The only thing I didn't have is the slicksters, and that is because slicksters don't appear to make the game lag.  In my current colony, I have around 700 slicksters in a one tile pen.  They think very slowly, but my dupes are still responsive and I am getting decent frame rates.  I fear there will be a point where the slicksters think too slowly to eat and starve out, but that doesn't seem to be happening.

Since I am producing less than 20 kg/second CO2 with this, it would simply take one conveyor rail to bring the CO2 to a hot place to make this CO2 come to temperature.  Certainly not a performance destroying proposition, especially since the regolith is right there. 

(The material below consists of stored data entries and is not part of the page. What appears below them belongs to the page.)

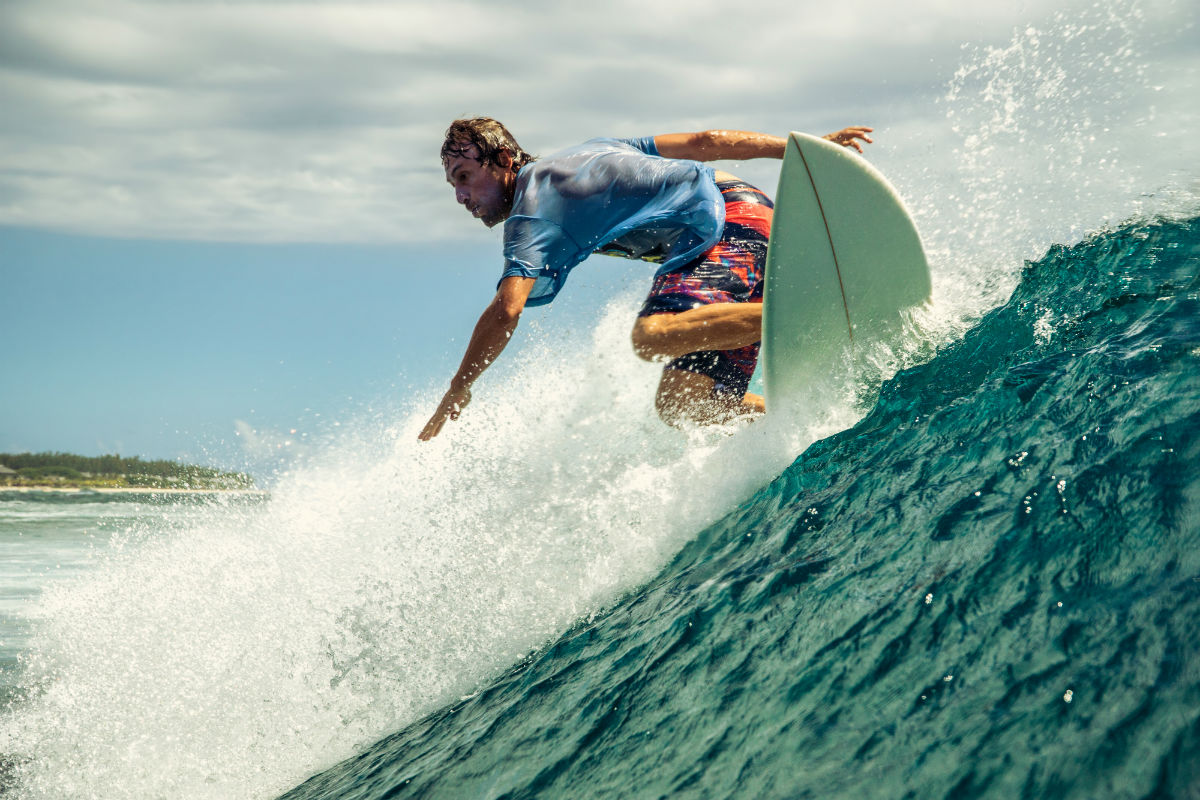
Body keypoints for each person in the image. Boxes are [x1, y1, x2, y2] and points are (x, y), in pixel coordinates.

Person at [418, 118, 873, 441]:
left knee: (651, 336)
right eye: (452, 186)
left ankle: (819, 309)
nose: (460, 196)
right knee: (683, 406)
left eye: (465, 177)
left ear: (502, 160)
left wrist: (461, 384)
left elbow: (507, 310)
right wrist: (798, 146)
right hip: (747, 209)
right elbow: (704, 140)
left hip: (722, 223)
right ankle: (823, 422)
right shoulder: (593, 150)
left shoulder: (531, 207)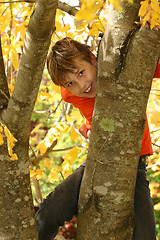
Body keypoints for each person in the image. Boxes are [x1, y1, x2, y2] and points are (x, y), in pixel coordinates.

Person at [36, 37, 159, 240]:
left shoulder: (125, 69)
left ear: (93, 59)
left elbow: (152, 63)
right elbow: (90, 116)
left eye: (81, 73)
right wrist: (87, 130)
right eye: (71, 83)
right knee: (51, 209)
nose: (82, 84)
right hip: (96, 162)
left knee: (145, 234)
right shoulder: (69, 95)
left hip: (133, 167)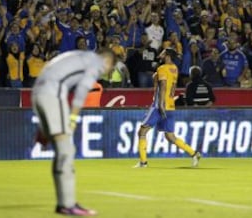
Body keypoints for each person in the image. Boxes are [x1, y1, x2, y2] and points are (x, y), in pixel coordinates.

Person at [31, 48, 115, 216]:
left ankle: (64, 202)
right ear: (107, 61)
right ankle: (68, 204)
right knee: (67, 151)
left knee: (61, 152)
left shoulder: (79, 55)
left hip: (38, 92)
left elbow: (51, 70)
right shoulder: (96, 62)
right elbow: (82, 89)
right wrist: (73, 117)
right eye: (110, 67)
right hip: (53, 93)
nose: (106, 71)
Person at [134, 48, 201, 168]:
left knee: (142, 131)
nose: (161, 53)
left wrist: (160, 104)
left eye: (163, 52)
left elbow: (163, 85)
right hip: (171, 105)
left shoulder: (162, 68)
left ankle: (143, 162)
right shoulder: (174, 68)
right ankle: (194, 153)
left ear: (167, 55)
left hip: (160, 105)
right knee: (170, 136)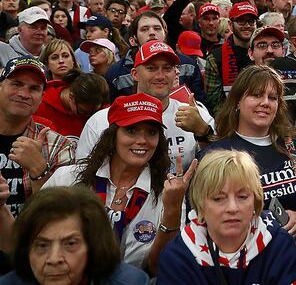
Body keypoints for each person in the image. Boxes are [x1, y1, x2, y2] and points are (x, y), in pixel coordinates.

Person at [44, 93, 195, 272]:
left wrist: (172, 209)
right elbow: (32, 237)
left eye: (151, 132)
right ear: (112, 135)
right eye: (131, 130)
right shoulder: (67, 179)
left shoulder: (168, 192)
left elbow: (158, 268)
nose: (142, 141)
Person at [156, 150, 296, 285]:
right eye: (218, 198)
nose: (232, 208)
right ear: (200, 204)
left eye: (242, 197)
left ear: (255, 201)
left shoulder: (279, 244)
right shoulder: (177, 256)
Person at [206, 65, 296, 235]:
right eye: (256, 95)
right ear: (237, 101)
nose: (265, 103)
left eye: (272, 97)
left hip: (294, 248)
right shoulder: (217, 155)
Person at [77, 40, 215, 173]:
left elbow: (217, 168)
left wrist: (202, 132)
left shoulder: (196, 114)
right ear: (135, 74)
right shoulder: (101, 120)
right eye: (151, 68)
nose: (160, 76)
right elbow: (83, 173)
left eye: (167, 68)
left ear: (176, 73)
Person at [1, 186, 148, 284]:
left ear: (93, 247)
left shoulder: (130, 282)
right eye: (42, 245)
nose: (54, 259)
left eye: (70, 244)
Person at [0, 57, 75, 217]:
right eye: (16, 84)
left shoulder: (59, 146)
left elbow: (61, 217)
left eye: (34, 88)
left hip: (30, 240)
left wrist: (39, 170)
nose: (23, 94)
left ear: (41, 97)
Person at [205, 2, 258, 113]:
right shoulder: (215, 57)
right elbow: (214, 101)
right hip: (229, 118)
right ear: (230, 24)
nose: (247, 25)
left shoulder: (264, 53)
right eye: (241, 21)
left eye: (251, 21)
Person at [34, 69, 107, 137]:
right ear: (71, 97)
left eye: (95, 112)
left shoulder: (101, 108)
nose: (90, 117)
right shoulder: (39, 106)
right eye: (83, 112)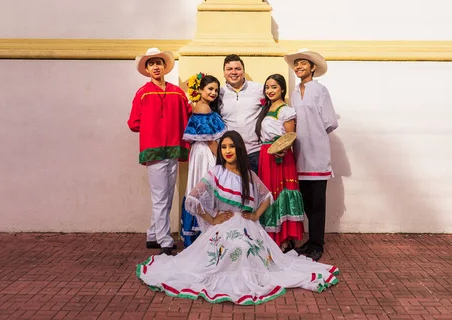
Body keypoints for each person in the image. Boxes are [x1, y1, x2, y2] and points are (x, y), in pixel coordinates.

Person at [136, 130, 338, 305]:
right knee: (236, 249)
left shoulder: (248, 175)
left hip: (249, 227)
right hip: (223, 227)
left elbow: (267, 196)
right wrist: (212, 219)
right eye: (223, 147)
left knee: (248, 251)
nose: (227, 150)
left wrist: (256, 214)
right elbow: (192, 199)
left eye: (231, 146)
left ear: (239, 149)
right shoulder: (215, 173)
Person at [127, 47, 193, 256]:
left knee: (166, 194)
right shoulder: (143, 93)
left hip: (172, 149)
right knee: (160, 196)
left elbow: (188, 113)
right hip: (154, 151)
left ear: (165, 66)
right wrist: (152, 128)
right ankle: (165, 239)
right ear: (147, 69)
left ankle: (153, 234)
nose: (156, 67)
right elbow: (133, 122)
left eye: (158, 63)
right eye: (151, 64)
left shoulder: (177, 92)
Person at [284, 48, 338, 262]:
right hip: (300, 154)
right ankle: (310, 241)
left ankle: (318, 243)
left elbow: (330, 121)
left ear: (312, 67)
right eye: (296, 64)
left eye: (303, 63)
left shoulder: (320, 90)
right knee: (306, 202)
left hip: (317, 154)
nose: (298, 67)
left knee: (317, 203)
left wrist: (314, 135)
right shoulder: (295, 92)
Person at [255, 74, 304, 252]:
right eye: (267, 87)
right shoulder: (265, 109)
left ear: (282, 89)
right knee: (268, 196)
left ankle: (283, 239)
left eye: (274, 87)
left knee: (281, 195)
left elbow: (290, 136)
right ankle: (269, 237)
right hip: (265, 155)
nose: (270, 90)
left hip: (280, 157)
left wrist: (282, 150)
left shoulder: (286, 110)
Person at [180, 74, 226, 247]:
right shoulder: (203, 108)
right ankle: (205, 235)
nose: (213, 92)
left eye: (216, 90)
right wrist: (221, 160)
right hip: (206, 152)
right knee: (206, 187)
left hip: (201, 151)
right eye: (210, 89)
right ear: (200, 90)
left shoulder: (203, 106)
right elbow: (210, 139)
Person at [219, 54, 264, 173]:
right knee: (231, 191)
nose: (233, 72)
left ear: (243, 72)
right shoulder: (219, 93)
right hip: (230, 154)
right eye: (229, 69)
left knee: (255, 190)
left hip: (255, 152)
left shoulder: (259, 89)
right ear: (224, 72)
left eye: (237, 69)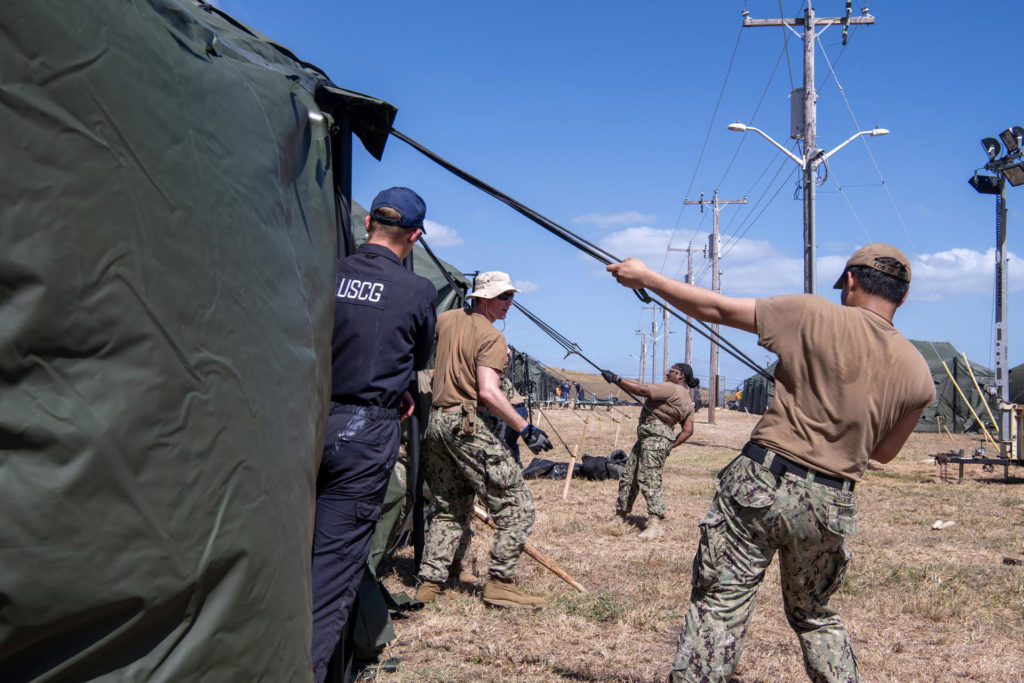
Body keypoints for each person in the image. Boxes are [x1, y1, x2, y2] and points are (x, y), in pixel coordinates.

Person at [607, 244, 935, 682]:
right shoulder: (919, 374)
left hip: (761, 481)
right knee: (814, 614)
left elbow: (714, 307)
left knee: (721, 605)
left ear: (851, 281)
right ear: (903, 296)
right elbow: (883, 454)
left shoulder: (812, 314)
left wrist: (646, 278)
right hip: (830, 505)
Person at [311, 187, 437, 683]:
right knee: (334, 571)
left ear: (368, 224)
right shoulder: (418, 291)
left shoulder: (328, 272)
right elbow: (415, 356)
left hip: (303, 421)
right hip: (366, 431)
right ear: (415, 236)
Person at [415, 271, 553, 609]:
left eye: (511, 297)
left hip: (435, 425)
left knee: (449, 506)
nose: (510, 304)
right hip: (467, 426)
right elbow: (488, 392)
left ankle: (430, 584)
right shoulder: (492, 337)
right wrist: (526, 430)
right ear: (484, 297)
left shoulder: (445, 320)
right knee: (518, 506)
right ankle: (501, 584)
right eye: (504, 297)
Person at [599, 362, 699, 539]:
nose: (667, 374)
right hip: (651, 437)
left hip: (654, 436)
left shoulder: (672, 388)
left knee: (649, 478)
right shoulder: (688, 402)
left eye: (671, 371)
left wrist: (616, 379)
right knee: (629, 475)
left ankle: (655, 523)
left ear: (680, 376)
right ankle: (620, 516)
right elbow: (688, 431)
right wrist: (670, 445)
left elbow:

7 hours ago, Lifegrow said:

Same build but in a sealed off rocket bay, as has been done in the past. Collecting rocket exhaust, we have bunker doors. You're not collecting it all either, just the majority. You've also gone to the effort (and I mean, serious effort) of dry walling the entirety of your cosmic biome to make this possible, yet say you've not been to space. In the time this would take to build, I reckon even the most novice of player could have launched a few rockets so that's a bit of a moot point.

The only CO2 that escapes is the stuff that is made on the top couple tiles on the map.  I thought of an approach like that, but it didn't capture as much as this one.  Also, I'm not using rockets because I wanted to see what we could get from space.  Of course I would never build this exact system even if the CO2 numbers were good because I would want rockets.  But I wanted to see what came from space and I calculated it.  Now I have an upper bound that tells me it is not worth it.

7 hours ago, Lifegrow said:

You've quoted me out of context here - I was explaining that my comparison has nothing to do with outputs, it was a simple explanation that you could achieve a similar result by collecting rocket exhaust and STILL leave room for a solar build too. You seem to be misunderstanding the angle of my comment so i'll be clear and underline it for you :

Theres nothing wrong with your build, it's an already existing concept that has been tried and tested before you. Others opted to cool their rocket "bays" and collect that CO2, rather than waste their entire cosmic skyline. Solar panels are an additional hands off bonus of the cosmic biome - your build negates that bonus.

Except that I see power as not that difficult to get.  Solar panels are largely redundant in my mind because of how much power I tend to have in my bases.  Why would I build solar when I could instead do something else with the space that gives me the resources to support more dupes? 

I recognize that rockets also produce a ton of CO2 and heat that can be collected and fed to slicksters, but this post wasn't an examination of that.  It was simply trying to get all the CO2 from meteors to determine whether such an effort is worth it.  I believe I have determined that it is not worth it to build this. 

Which makes this discussion with you confusing because you seem to think I am advocating for this build.  I am really not.  I also never claimed that I was the first one to do this, nor did I claim this was a good idea.   Not all builds that are posted are good builds, even in the opinion of the designer.  Not all ideas that should be explored pan out or end up being effective. 

Negative results are still important.